いくら回復期が大切とはいえ、転院先は、本人の状態や退院後の生活をよく考えて決める必要があるな、とも感じました。
リハビリは主に、
理学療法士/
起き上がりなどの全身の動作など
作業療法士/
指先の細かい動作など
言語聴覚士/
口腔ケアや言語、経口摂取訓練など
によって行われています。
驚いたのが、その人数。
普段、接することのない職種の方だったので、世の中にはこんなにリハビリを専門とする仕事に就く人がいるのか!?とビックリしました。
そして更に驚いたのが、年齢の若さ。
20代と思われる方がとても多く、1階のリハビリ室はいつも活気に溢れていました。
誰もが高齢者のリハビリをするためにこの職についたわけではないのだと思いますが、
こんなにもたくさんの若い方が、高齢者の生活や人生をサポートしてくれているということに、とても頼もしさと心強さを感じました。
進まないリハビリ…
母は、急性期病院にいる時から吐き気がひどく、3週間近く、ほとんどをベッドで寝たまま過ごしました。
本来であれば、術後数日で車いすに乗ったり、離床し始めるそうですが、母は全く出来ずにいました。
そして、転院してもなお吐き気とめまいが続き、リハビリが出来ない期間が続きました。
そんな時は、ベッド上でマッサージのように手足を動かして刺激を入れてもらっていました。
リハビリを始めるのは、早ければ早いほど良い(効果がある)と言われています。
私たちも運動しなければ筋力は衰えていきますよね。
それと同じように、仮に麻痺がない健康な状態の体であったとしても、寝ている時間が長ければそれだけ筋力が衰えてしまいます。
筋力が衰えれば、それだけ転倒やケガのリスクが上がります。
さらに、筋力だけでなく、身体機能そのものがうまく働かなくなってしまい兼ねません。
母は、急性期病院の頃を含めれば、1か月以上、離床できずにいました。
出来ることならすぐにでも離床を促したいところ。
しかし、無理に動かせば嘔吐やめまいを引き起こします。
いくらリハビリを早く始めるのが良いとはいえ、それが原因で全身状態が悪化しては元も子も有りません。

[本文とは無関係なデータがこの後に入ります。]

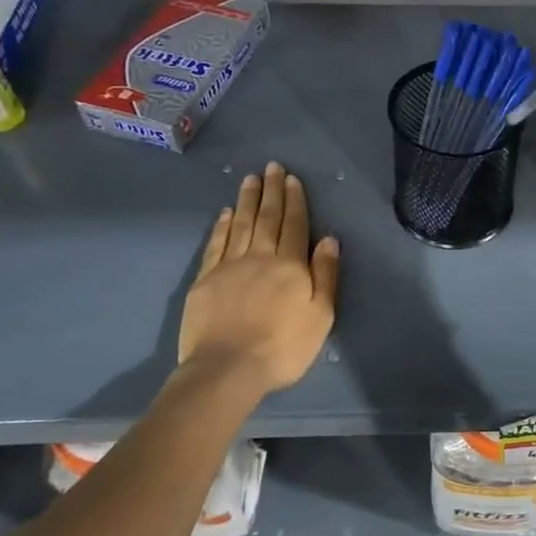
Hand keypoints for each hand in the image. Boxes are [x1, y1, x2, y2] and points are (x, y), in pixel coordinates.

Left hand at [177, 162, 339, 394]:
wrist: (227, 368)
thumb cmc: (283, 347)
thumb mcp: (320, 315)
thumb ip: (325, 275)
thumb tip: (329, 240)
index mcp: (290, 266)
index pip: (295, 225)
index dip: (295, 201)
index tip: (292, 179)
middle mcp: (260, 257)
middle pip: (267, 218)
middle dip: (271, 191)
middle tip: (272, 167)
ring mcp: (229, 266)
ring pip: (240, 224)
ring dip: (246, 200)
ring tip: (250, 179)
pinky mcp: (205, 280)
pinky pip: (216, 244)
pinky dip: (221, 226)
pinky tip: (225, 213)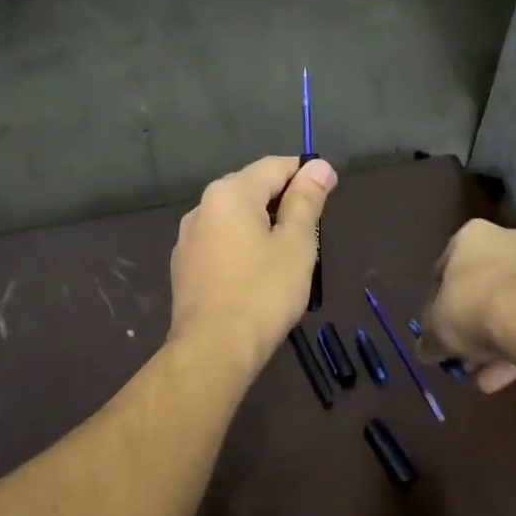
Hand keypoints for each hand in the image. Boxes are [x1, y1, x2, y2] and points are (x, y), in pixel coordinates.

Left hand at [168, 155, 337, 377]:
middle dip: (284, 202)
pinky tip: (257, 276)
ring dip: (263, 227)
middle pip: (252, 190)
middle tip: (312, 232)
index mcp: (229, 193)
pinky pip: (221, 245)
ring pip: (235, 220)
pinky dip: (243, 249)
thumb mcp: (296, 243)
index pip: (275, 166)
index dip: (306, 175)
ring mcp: (188, 239)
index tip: (331, 191)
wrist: (213, 349)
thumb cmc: (263, 292)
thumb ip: (306, 200)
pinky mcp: (184, 268)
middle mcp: (202, 207)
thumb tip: (318, 165)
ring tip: (288, 257)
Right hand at [423, 219, 515, 393]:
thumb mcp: (434, 328)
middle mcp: (511, 238)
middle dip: (474, 322)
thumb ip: (428, 338)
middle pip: (484, 285)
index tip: (438, 326)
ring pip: (514, 304)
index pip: (447, 267)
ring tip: (487, 376)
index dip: (439, 301)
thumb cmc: (471, 308)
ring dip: (499, 339)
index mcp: (472, 235)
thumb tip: (426, 350)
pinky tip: (509, 375)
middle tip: (465, 353)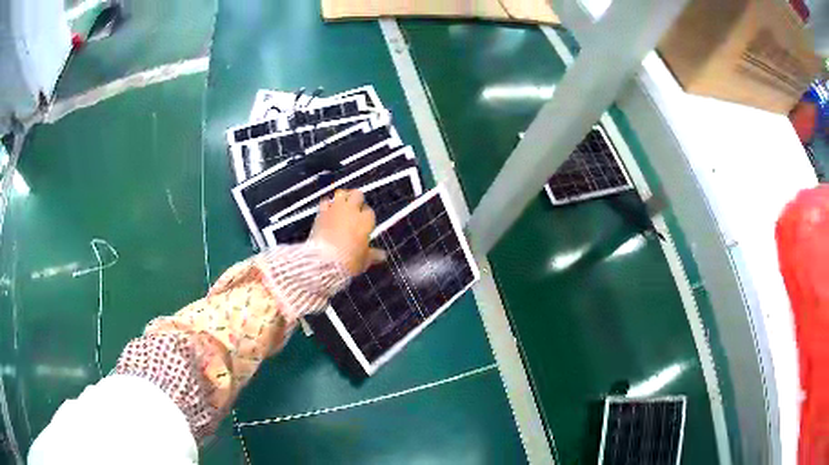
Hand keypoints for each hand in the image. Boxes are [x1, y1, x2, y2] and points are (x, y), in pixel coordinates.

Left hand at [310, 189, 385, 275]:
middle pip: (357, 195)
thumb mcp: (364, 260)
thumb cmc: (350, 261)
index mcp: (365, 220)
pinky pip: (325, 202)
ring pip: (341, 193)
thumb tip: (382, 255)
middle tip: (354, 209)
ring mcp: (335, 209)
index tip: (364, 223)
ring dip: (342, 198)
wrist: (325, 260)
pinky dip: (327, 205)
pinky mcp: (321, 213)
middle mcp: (352, 210)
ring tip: (341, 205)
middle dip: (357, 200)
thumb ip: (373, 255)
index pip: (369, 211)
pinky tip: (327, 211)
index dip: (366, 216)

リハビリ病院の職員の皆さんも、どうしたものか…ときっと頭を抱えたことと思います。
その後、リハビリが出来るようになっても、尿路感染や、原因不明の微熱が続いたりでリハビリを中断せざるを得ないことも多かったです。
リハビリの意味
リハビリは決してラクなものではありません。
そして、リハビリは先生の力だけでは効果が限定的です。
そんな本人の強い意志があってこそ、効果を発揮することが出来るのだと思います。
そう考えると、母には
「家に帰りたい」はあっても、
「また歩きたい」
「また食べたい」
そのような気持ちは、入院期間を通して感じられませんでした。
やらないといけないから仕方なくやる、そんな雰囲気がありました。
動かない自分の体を、受け入れることが出来ずにいたのかもしれません。
食べても吐いてしまう体に、苦しんでいたのかもしれません。
経口摂取の訓練が終わりを迎え、「もう食べなくていいよ」と声をかけた時の心底嬉しそうな母の顔は今でも忘れられません。
再び歩けるようになることや、
再び口から食べられるようになることなど、
失いかけた機能が回復することは大変喜ばしいことです。
しかし、誰にとっても最善だとは限らないのだな…と母のリハビリを通して感じました。
患者一人ひとり、
疾患も、その度合いも違います。
患者一人ひとり、
目指している退院後の生活も、
そこへかける想いも違います。
入院患者の数と同じだけ、
リハビリのカタチがあるのだと思います。
そして、
入院中の頑張りや苦労を誰よりも知ってくれているのも、
退院後の生活、その後の人生がより豊かになることを願ってくれているのも、
リハビリの先生や病院の職員なのかもしれません。